While the popular narrative attributes Bitcoin’s fall to the Federal Reserve’s decision to signal a single interest rate cut in the United States For the rest of the year, tech stocks extended gains after Wednesday’s decision, indicating that crypto-specific factors could prevent BTC from keeping pace with the Nasdaq.

“When a market continues to sell at a specific level, it has less to do with events, narratives or fundamentals. Instead, a large seller perceives prices as overvalued at that level,” said Markus Thielen , founder of 10x Research. . “The all-time high of nearly 70,000 reached in November 2021 is a level where long-term holders are willing to sell their Bitcoins, as they are the most likely candidates to cash out.”

Earlier this week, a wallet inactive since 2018 moved 8,000 BTC worth over $500 million for crypto exchange Binance. Switching from a wallet to an exchange is often a signal of an impending sale. The wallet reportedly acquired the BTC for less than $4,000.

Data tracked by analytics firm CryptoQuant shows the number of BTC inactive for at least 12 months and two years has declined, a sign that holders have been making profits as the price of Bitcoin remains near record highs.

“Addresses whose supply has been inactive for 1 and 2 years have been selling since the price reached a record level. This compensates for the accumulation by longer-term holders (+ 3 years)”, Ilan Solot, co- head of digital assets at Marex Solutions, said in an email Wednesday.

According to Thielen, 1.8 million BTC have not moved in over a decade, potentially including the 1.1 million BTC mined by Satoshi himself. “This is why we also expect most Mt. Gox holders to convert their BTC to fiat once they take possession of their BTC in October/November 2024,” noted Thielen.

Mt. Gox, a crypto exchange that imploded due to a hack in 2014, is prepares to distribute 142,000 bitcoins (BTC) worth around $9.5 billion and 143,000 bitcoins in cash (BCH) worth $73 million to creditors, CoinDesk reported in April. A distribution could have a significant impact on digital asset prices. The administrators of the defunct stock exchange last year together a deadline of October 31, 2024 to repay creditors.

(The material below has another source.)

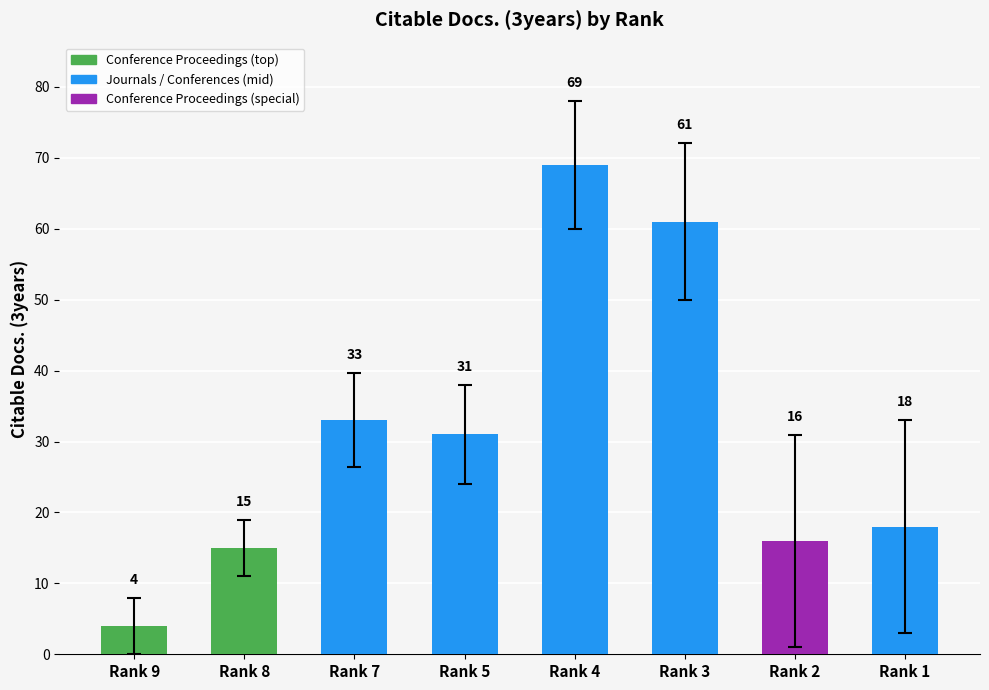

What is the difference between the values at Rank 5 and Rank 1?

13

Another reason for BTC price weakness could be increased sales by miners or those responsible for manufacturing the coins. Miners receive BTC as a reward for approving blocks on the blockchain and additional revenue from user transaction fees.

Listed miner Marathon Digital (MARA) has sold 1,400 bitcoins worth $98 million this month. According to CryptoQuant, miners sold at least 1,200 BTC on June 10 via over-the-counter windows, the highest daily volume in over two months.

The hashrate, or computing power dedicated to the Bitcoin blockchain, increased from 622 exahashes per second (EH/s) to 599 EH/s this month. It is a sign of capitulation of the miners.